Red Sox’s arduous offseason marked by Mookie Betts trade and MLB probe
FORT MYERS, Fla. — The owners of the Boston Red Sox gathered at JetBlue Park for their annual spring-training news conference, and no matter how they tried to spin their current situation, there was no escaping this inconvenient truth:
The state of their union is not strong.
The Red Sox, winners of four World Series titles in 16 years and one of the wealthiest teams in baseball, just traded franchise icon Mookie Betts and pitcher David Price to the Dodgers for injured outfielder Alex Verdugo and two prospects in a deal that has all the markings of a salary dump and has incensed their fans.
Popular manager Alex Cora, who led the team to the 2018 World Series championship, was fired in January after a Major League Baseball investigation determined he was a driving force behind Houston’s high-tech sign-stealing scheme in 2017, when he was the Astros’ bench coach.
The Red Sox are being investigated for their own possible violations in 2018, when they were alleged to have used the video replay room near the dugout to decode signs and relay them to the bench, to baserunners and eventually batters.
Major League Baseball is expected to reveal its findings in its sign-stealing investigation of the Boston Red Sox by the end of next week.
The team has taken a hit at the box office, with ticket sales down by about 15% and season-ticket renewals down by about 10% compared to where they were at this point in 2019.
“We are used to challenging offseasons,” principal owner John Henry said, with team Chairman Tom Werner and President and Chief Executive Sam Kennedy at his side, “but this one has been particularly challenging.”

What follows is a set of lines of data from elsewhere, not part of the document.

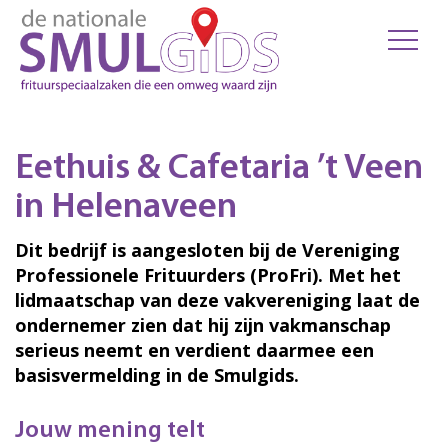
Eethuis & Cafetaria ’t Veen
in Helenaveen
Dit bedrijf is aangesloten bij de Vereniging
Professionele Frituurders (ProFri). Met het
lidmaatschap van deze vakvereniging laat de
ondernemer zien dat hij zijn vakmanschap
serieus neemt en verdient daarmee een
basisvermelding in de Smulgids.
Jouw mening telt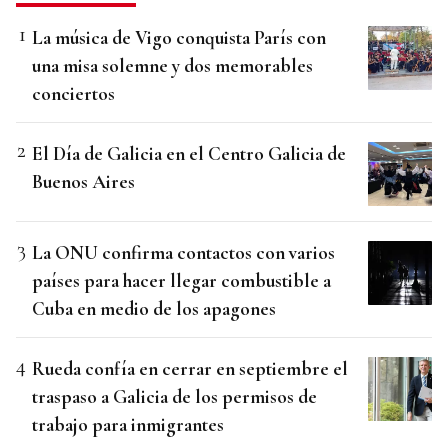
La música de Vigo conquista París con
una misa solemne y dos memorables
conciertos
El Día de Galicia en el Centro Galicia de
Buenos Aires
La ONU confirma contactos con varios
países para hacer llegar combustible a
Cuba en medio de los apagones
Rueda confía en cerrar en septiembre el
traspaso a Galicia de los permisos de
trabajo para inmigrantes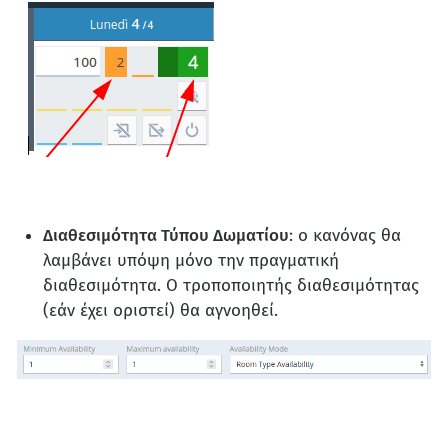
Διαθεσιμότητα Τύπου Δωματίου
: ο κανόνας θα
λαμβάνει υπόψη μόνο την πραγματική
διαθεσιμότητα. Ο τροποποιητής διαθεσιμότητας
(εάν έχει οριστεί) θα αγνοηθεί.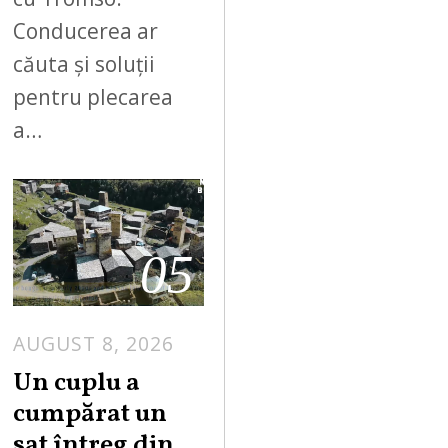
Conducerea ar
căuta și soluții
pentru plecarea
a…
05
AUGUST 8, 2026
Un cuplu a
cumpărat un
sat întreg din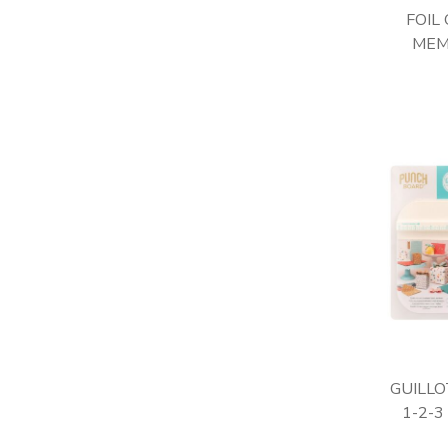
FOIL
MEM
GUILLO
1-2-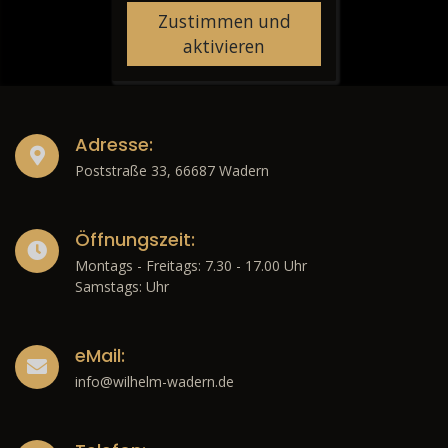
Zustimmen und
aktivieren
Adresse:
Poststraße 33, 66687 Wadern
Öffnungszeit:
Montags - Freitags: 7.30 - 17.00 Uhr
Samstags: Uhr
eMail:
info@wilhelm-wadern.de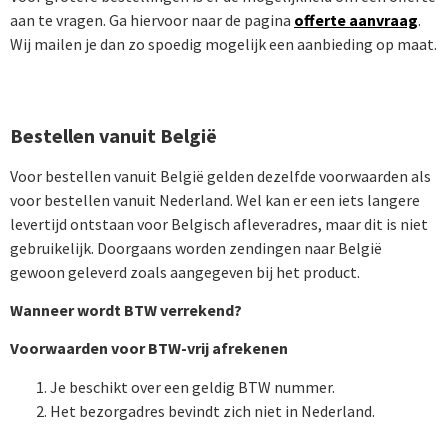
aan te vragen. Ga hiervoor naar de pagina
offerte aanvraag
.
Wij mailen je dan zo spoedig mogelijk een aanbieding op maat.
Bestellen vanuit België
Voor bestellen vanuit België gelden dezelfde voorwaarden als
voor bestellen vanuit Nederland. Wel kan er een iets langere
levertijd ontstaan voor Belgisch afleveradres, maar dit is niet
gebruikelijk. Doorgaans worden zendingen naar België
gewoon geleverd zoals aangegeven bij het product.
Wanneer wordt BTW verrekend?
Voorwaarden voor BTW-vrij afrekenen
Je beschikt over een geldig BTW nummer.
Het bezorgadres bevindt zich niet in Nederland.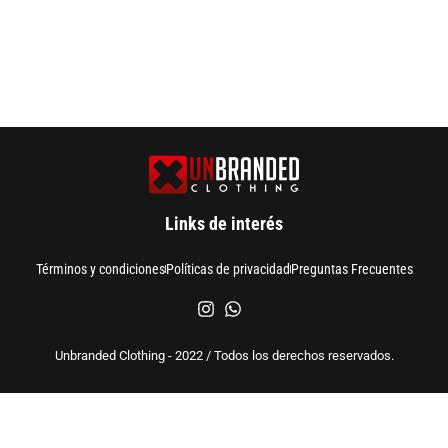
Links de interés
Términos y condiciones
Políticas de privacidad
Preguntas Frecuentes
Unbranded Clothing - 2022 / Todos los derechos reservados.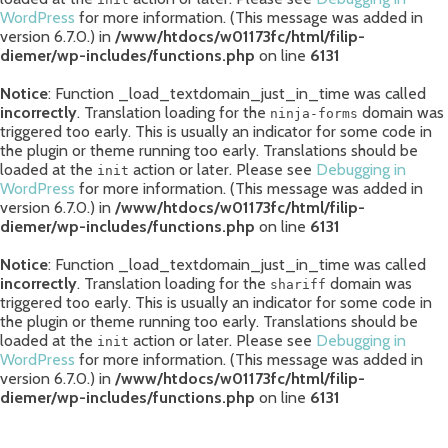
WordPress
for more information. (This message was added in
version 6.7.0.) in
/www/htdocs/w01173fc/html/filip-
diemer/wp-includes/functions.php
on line
6131
Notice
: Function _load_textdomain_just_in_time was called
incorrectly
. Translation loading for the
domain was
ninja-forms
triggered too early. This is usually an indicator for some code in
the plugin or theme running too early. Translations should be
loaded at the
action or later. Please see
Debugging in
init
WordPress
for more information. (This message was added in
version 6.7.0.) in
/www/htdocs/w01173fc/html/filip-
diemer/wp-includes/functions.php
on line
6131
Notice
: Function _load_textdomain_just_in_time was called
incorrectly
. Translation loading for the
domain was
shariff
triggered too early. This is usually an indicator for some code in
the plugin or theme running too early. Translations should be
loaded at the
action or later. Please see
Debugging in
init
WordPress
for more information. (This message was added in
version 6.7.0.) in
/www/htdocs/w01173fc/html/filip-
diemer/wp-includes/functions.php
on line
6131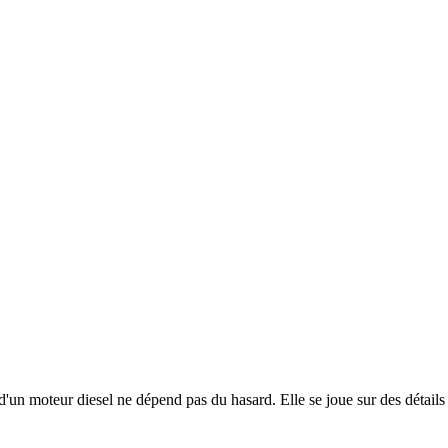
un moteur diesel ne dépend pas du hasard. Elle se joue sur des détails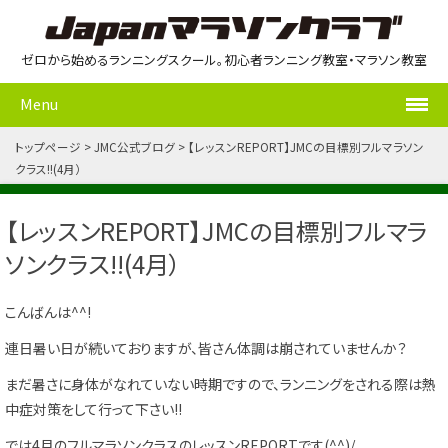
ゼロから始めるランニングスクール。初心者ランニング教室・マラソン教室
Menu
トップページ
JMC公式ブログ
【レッスンREPORT】JMCの目標別フルマラソン
クラス!!(4月）
【レッスンREPORT】JMCの目標別フルマラ
ソンクラス!!(4月）
こんばんは^^!
連日暑い日が続いておりますが、皆さん体調は崩されていませんか？
まだ暑さに身体がなれていない時期ですので、ランニングをされる際は熱
中症対策をして行って下さい!!
では4月のフルマラソンクラスのレッスンREPORTです(^^)/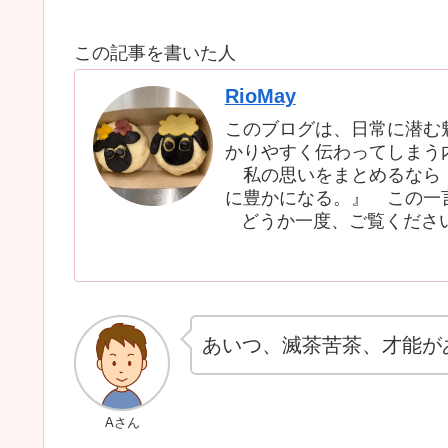
この記事を書いた人
RioMay
このブログは、日常に潜む
かりやすく伝わってしまう
私の思いをまとめるなら『
に豊かになる。』 この一
どうか一度、ご覧くださ
あいつ、滅茶苦茶、才能が
Aさん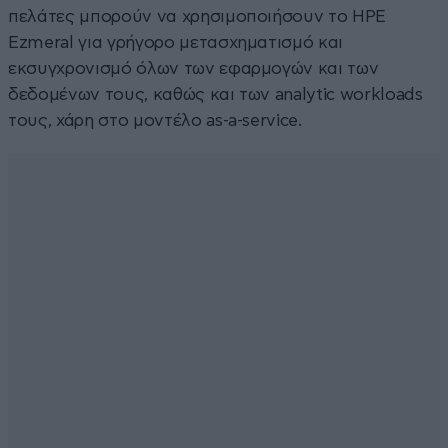
πελάτες μπορούν να χρησιμοποιήσουν το HPE
Ezmeral για γρήγορο μετασχηματισμό και
εκσυγχρονισμό όλων των εφαρμογών και των
δεδομένων τους, καθώς και των analytic workloads
τους, χάρη στο μοντέλο as-a-service.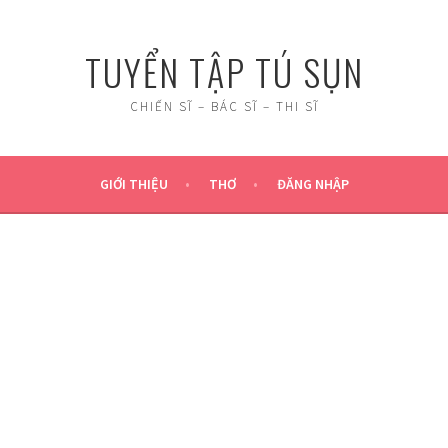
TUYỂN TẬP TÚ SỤN
CHIẾN SĨ – BÁC SĨ – THI SĨ
GIỚI THIỆU
THƠ
ĐĂNG NHẬP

It could get even more challenging if the Red Sox are found to have cheated in 2018, a season that ended with a five-game World Series victory over the Dodgers.
Commissioner Rob Manfred hoped to have the investigation wrapped up by the start of spring training, but said Sunday that he won’t have a decision until the end of next week.
“There have been a couple of developments in the Boston thing that slowed us down,” Manfred said. “People had to be reinterviewed as a result of things.”
Players are confident they will be cleared of any wrongdoing.
“To my knowledge,” first baseman Mitch Moreland said, “there’s nothing that they can come down on us for.”
Ace Chris Sale said he was interviewed for 30 minutes in the offseason by baseball investigators.
“I gave them every bit of information I had,” Sale said. “We have no reason to lie to them. We’re confident they won’t find anything.”
Designated hitter J.D. Martinez said he was shocked to learn of Cora’s involvement in the Astros’ cheating scandal and is struggling to reconcile his manager from 2018 and 2019 with the coach who spearheaded a sign-stealing scheme in 2017.
“It caught me off-guard,” Martinez said Monday after the team’s first full-squad workout. “I can put my hand on [a Bible], go through any lie detector, when Alex came here he never influenced us in any way to do that. He never even mentioned it. I didn’t even know they were doing it.”
The trade of Betts, the 2018 American League most valuable player, and Price, the 2012 AL Cy Young Award winner, did not surprise Red Sox fans, but it still stung. Henry insisted it was a “baseball trade” and not driven by finances. Fans aren’t buying it.
Yes, Betts is a year away from free agency and is reportedly seeking a deal in excess of $400 million, but how can the Red Sox, who have carried one of baseball’s top five payrolls in 17 of the last 18 years, not spend whatever it takes to retain one of the best young homegrown players in franchise history?
“I think we made legitimate offers over the last three offseasons, and I made it personally clear to Mookie, one on one, that we wanted to see him in a Red Sox uniform for the rest of his life,” Henry said.
“But we live in a different world today, and players spend so many years being underpaid in the system we have that when they get to free agency, they’ve earned the right to maximize their chances of being paid a maximum amount.”
Dodgers third baseman Justin Turner criticized MLB Commissioner Rob Manfred for saying the Commissioner’s Trophy is ‘a piece of metal.’
The Red Sox had baseball’s highest payrolls in 2019 ($244 million) and 2018 ($239 million). Henry expressed a desire in September to trim payroll to get under the $208-million competitive balance tax threshold, but he said that was a “goal,” not a “mandate.”
Boston’s last reported offer to Betts, one of a few players who can rival Angels star Mike Trout for his blend of power, plate discipline, speed and defense, was for 10 years and $300 million. Betts reportedly countered with 12 years and $420 million.
It was clear an agreement wouldn’t be reached and the Red Sox didn’t want to let Betts depart as a free agent without getting more than a draft pick in return.
By trading Betts, who will be paid $27 million this season, and paying half of the remaining $96 million of Price’s contract, the Red Sox trimmed $43 million from their 2020 payroll, which stands at about $190 million.
“It’s understandable that people could view this transaction as a way to shed some salary obligations, but we tried to be clear that this was not exclusively about getting under the CBT threshold,” Kennedy said. “There are certainly advantages to getting under, but there would have been other ways to do that. You don’t trade Mookie Betts to get under the CBT.”